Should You use BIM 360 or Collaboration For Revit Projects?

BIM 360 Team, which is now part of BIM 360 family and was formerly known as A360, and Collaboration for Revit, more commonly abbreviated to C4R, are essentially collaboration tools that are used by various stakeholders during the design stages of a construction project and while providing BIM services.

Collaboration within construction may be taken for granted in the current climate as it allows improved file access, sharing and communication of design data amongst project stakeholders. Tools such as C4R and BIM 360 Team owe much to a number of firms that have shaped the ‘collaboration for construction’ offering, expectation and deliverables. Those firms and their software include amongst others Autodesk Buzzsaw, Aconex, BIM Track, ASite, BIW and 4Projects. Such tools have offered solutions in an industry for over a decade now and have managed to do so despite suffering from poor levels of software interoperability and despite internet connectivity and bandwidth problems.

Whilst there are many workflow and design management options and solutions within the various collaboration tools in the market, this blog focuses on the benefits of C4R and BIM 360 for BIM Modeling, Revit work sharing and design file collaboration, including the handling of design updates.

In many ways BIM 360 Team and C4R, which are both later entrants to the collaboration market, have benefitted from improvements in the design software, the levels of interoperability and of course improvements in bandwidth. These advantages have allowed both software tools to start flourishing in the construction sector and improve the level of collaboration and design workflow that is now possible in the industry. The question is which of the two should one use and are there benefits in doing so.

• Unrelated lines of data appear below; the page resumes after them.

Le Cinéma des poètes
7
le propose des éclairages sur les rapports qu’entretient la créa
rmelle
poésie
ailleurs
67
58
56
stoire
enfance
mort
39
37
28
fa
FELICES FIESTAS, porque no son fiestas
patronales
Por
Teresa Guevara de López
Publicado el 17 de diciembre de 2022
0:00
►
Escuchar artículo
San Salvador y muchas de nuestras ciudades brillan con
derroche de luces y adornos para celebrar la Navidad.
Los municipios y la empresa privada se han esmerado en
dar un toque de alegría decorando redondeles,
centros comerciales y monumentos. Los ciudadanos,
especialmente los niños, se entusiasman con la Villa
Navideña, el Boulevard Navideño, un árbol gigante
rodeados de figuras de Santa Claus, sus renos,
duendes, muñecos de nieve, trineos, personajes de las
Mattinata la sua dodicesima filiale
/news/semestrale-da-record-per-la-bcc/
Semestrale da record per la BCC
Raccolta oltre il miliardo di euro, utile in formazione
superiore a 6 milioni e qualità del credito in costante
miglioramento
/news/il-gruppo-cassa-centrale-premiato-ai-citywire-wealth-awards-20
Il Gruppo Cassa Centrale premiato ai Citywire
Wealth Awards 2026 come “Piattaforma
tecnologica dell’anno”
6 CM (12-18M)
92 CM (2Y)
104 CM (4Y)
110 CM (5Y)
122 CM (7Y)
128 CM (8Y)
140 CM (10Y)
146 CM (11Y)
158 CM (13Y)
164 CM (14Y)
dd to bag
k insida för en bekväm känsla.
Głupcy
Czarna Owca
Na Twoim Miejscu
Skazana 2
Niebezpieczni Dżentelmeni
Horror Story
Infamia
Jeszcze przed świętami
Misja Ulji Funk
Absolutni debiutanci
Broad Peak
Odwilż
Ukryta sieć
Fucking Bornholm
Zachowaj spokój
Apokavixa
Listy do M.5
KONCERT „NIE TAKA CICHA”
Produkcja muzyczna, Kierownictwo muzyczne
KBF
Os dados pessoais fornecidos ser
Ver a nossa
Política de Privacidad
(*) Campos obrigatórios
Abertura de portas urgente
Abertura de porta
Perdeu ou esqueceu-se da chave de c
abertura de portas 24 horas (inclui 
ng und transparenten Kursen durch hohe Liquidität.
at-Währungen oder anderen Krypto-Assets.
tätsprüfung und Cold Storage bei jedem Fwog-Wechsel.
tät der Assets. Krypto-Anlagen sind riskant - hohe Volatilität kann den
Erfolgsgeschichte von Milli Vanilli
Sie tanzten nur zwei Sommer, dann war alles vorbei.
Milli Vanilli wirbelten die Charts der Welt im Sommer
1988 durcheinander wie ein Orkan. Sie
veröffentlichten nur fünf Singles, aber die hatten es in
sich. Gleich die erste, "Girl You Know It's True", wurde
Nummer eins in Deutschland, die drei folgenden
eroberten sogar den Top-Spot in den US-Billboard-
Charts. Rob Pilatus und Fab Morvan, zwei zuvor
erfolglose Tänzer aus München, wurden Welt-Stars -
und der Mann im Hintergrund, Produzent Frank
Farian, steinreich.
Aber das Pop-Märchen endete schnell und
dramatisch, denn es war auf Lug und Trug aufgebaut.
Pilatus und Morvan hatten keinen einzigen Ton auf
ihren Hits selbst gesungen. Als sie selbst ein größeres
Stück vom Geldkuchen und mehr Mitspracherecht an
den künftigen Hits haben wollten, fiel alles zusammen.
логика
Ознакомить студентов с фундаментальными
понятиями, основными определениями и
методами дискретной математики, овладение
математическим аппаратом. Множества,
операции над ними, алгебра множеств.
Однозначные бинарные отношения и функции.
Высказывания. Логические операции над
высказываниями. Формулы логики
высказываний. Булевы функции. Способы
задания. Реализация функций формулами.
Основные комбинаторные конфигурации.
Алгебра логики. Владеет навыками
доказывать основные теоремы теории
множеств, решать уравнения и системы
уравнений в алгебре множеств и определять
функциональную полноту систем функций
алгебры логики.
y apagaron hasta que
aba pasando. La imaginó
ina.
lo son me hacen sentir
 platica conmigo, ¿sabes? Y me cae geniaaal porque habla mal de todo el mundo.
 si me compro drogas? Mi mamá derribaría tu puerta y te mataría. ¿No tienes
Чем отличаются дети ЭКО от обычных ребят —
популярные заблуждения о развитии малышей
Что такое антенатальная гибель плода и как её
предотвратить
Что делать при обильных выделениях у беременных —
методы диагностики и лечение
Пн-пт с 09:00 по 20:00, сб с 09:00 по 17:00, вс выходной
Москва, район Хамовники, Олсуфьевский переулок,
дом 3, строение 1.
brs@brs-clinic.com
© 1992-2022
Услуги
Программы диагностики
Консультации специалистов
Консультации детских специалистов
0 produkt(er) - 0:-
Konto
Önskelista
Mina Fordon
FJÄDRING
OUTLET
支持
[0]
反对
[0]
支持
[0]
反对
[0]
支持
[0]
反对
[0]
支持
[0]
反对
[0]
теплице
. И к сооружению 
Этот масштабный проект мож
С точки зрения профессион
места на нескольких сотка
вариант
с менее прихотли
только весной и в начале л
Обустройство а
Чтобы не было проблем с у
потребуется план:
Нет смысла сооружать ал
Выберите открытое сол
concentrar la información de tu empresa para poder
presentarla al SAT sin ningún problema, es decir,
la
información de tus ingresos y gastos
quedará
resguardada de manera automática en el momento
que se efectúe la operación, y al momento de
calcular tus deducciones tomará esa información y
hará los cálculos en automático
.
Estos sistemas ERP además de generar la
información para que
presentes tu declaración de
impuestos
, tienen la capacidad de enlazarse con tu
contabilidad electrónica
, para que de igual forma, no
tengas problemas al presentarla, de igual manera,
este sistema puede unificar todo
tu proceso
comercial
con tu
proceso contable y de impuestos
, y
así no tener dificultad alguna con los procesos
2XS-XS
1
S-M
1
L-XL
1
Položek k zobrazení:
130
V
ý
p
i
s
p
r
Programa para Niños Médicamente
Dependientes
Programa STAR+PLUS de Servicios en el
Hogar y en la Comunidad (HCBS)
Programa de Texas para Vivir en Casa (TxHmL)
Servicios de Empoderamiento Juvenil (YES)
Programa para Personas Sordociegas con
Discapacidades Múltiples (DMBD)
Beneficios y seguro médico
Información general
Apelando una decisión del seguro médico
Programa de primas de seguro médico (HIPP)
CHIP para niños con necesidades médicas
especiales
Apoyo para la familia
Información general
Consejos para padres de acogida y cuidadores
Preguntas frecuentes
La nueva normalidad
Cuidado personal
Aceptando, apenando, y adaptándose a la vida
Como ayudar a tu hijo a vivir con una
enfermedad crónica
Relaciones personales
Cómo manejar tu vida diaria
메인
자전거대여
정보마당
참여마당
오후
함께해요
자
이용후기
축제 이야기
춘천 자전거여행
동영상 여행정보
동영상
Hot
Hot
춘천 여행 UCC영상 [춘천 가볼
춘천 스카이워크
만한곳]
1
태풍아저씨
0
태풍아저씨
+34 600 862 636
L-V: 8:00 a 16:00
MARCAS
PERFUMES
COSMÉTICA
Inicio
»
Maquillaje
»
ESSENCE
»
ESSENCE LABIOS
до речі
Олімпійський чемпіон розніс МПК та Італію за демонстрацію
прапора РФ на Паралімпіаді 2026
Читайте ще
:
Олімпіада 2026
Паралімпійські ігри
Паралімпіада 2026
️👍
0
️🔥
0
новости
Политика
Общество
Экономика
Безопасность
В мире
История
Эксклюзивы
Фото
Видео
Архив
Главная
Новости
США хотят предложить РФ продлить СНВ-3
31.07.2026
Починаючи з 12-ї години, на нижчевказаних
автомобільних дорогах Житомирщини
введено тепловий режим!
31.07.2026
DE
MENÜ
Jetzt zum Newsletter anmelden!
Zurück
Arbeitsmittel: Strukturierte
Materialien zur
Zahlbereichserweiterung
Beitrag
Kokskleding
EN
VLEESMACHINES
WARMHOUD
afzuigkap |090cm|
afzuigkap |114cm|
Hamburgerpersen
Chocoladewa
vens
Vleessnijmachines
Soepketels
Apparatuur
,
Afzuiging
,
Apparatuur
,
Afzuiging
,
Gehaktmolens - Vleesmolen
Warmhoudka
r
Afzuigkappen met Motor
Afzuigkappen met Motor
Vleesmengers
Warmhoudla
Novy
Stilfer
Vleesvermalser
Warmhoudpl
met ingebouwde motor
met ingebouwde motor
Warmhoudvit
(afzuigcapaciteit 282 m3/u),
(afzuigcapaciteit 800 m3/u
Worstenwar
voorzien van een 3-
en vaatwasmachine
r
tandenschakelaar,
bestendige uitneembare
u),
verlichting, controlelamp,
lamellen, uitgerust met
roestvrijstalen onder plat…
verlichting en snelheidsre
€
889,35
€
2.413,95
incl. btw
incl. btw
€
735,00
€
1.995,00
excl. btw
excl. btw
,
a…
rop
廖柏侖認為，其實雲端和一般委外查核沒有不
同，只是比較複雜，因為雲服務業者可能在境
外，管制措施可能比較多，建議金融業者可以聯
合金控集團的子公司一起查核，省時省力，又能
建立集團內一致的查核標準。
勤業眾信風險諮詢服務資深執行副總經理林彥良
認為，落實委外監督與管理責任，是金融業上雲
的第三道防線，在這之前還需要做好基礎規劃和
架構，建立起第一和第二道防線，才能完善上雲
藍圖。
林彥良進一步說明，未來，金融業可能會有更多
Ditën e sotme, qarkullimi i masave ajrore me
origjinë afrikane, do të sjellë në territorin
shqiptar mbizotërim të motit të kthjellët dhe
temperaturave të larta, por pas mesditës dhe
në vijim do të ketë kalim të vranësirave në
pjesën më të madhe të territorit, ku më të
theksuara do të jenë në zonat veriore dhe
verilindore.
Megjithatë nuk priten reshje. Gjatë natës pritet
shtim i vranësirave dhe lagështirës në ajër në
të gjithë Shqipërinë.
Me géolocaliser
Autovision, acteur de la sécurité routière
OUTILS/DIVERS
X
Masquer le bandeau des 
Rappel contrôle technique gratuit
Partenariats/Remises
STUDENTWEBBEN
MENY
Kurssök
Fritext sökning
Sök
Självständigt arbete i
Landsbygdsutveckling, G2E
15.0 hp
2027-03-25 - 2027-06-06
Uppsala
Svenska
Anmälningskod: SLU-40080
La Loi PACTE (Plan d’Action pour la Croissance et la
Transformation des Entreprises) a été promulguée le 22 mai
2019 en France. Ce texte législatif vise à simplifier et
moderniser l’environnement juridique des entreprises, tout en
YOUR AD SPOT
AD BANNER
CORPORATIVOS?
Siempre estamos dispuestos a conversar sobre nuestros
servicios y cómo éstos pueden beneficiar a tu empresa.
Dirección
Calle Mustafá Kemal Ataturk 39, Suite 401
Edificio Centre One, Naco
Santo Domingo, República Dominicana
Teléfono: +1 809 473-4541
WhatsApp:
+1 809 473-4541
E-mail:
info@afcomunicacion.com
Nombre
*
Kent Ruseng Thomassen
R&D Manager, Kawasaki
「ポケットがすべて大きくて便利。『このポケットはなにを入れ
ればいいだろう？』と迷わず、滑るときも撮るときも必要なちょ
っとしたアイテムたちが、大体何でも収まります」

Before that question is answered, an overview of the main features of both is helpful.

Starting with BIM 360, this is essentially a cloud based tool which provides access to design files via a web interface. This anytime, anywhere access throughout the design life cycle of the project is a common feature of collaboration tools, however within BIM 360, there are a number of tools that can also be used including BIM 360 Glue, BIM 360 Docs and BIM 360 Plan, BIM 360 Team, BIM 360 Field and BIM 360 Ops. All of which help to improve the collaboration and sharing options of Revit files via the web. BIM 360 Team is the component within BIM 360 that provides for team access to project data via a web browser, although updates can only be published by Revit users who update their respective Revit models.

For BIM 360 users, they will initially publish a Revit MEP or Revit Architecture BIM model to a nominated BIM 360 folder manually, once that is done for the first time then users will upload the Revit changes to the host file, manually as needed and therefore enable sharing of the design files that they are publishing.

C4R on the other hand is a Revit based file sharing tool which is hosted on the cloud. C4R subscribers automatically get BIM 360 within their package as the BIM 360 Team feature is needed to enable sharing of the model amongst design team members. C4R allows users to upload Revit models to the cloud for design teams to share, view and comment on them. The main difference with C4R is that design team members can directly work from the same central model that is hosted on the cloud as long as they have Revit installed locally. This provides an element of real time or live update options to a single model and therefore provides real time design collaboration which allows multi-location teams to work on models simultaneously. As C4R works with BIM 360 Team, it also allows non-Revit users to view the updates, on any compatible device such as PC’s or tablets, although they can only update the model if they have Revit.

So, to answer the question of whether BIM 360 or C4R is best, the answer really depends on whether collaboration for the project is for viewing changes on a frequent basis or whether there is a need to work on a live model. Both tools allow use of Revit and the many features and benefits of the tool such as Revit work sharing and the use of parametric Revit BIM families. Working on a live model will mean that C4R is the best option, although this will require a design workflow that allows that. Of course, it is not always possible to work on a live project across different disciplines, workflows, locations and time-zones and therefore BIM 360 with its Team option will still have uses for many construction projects.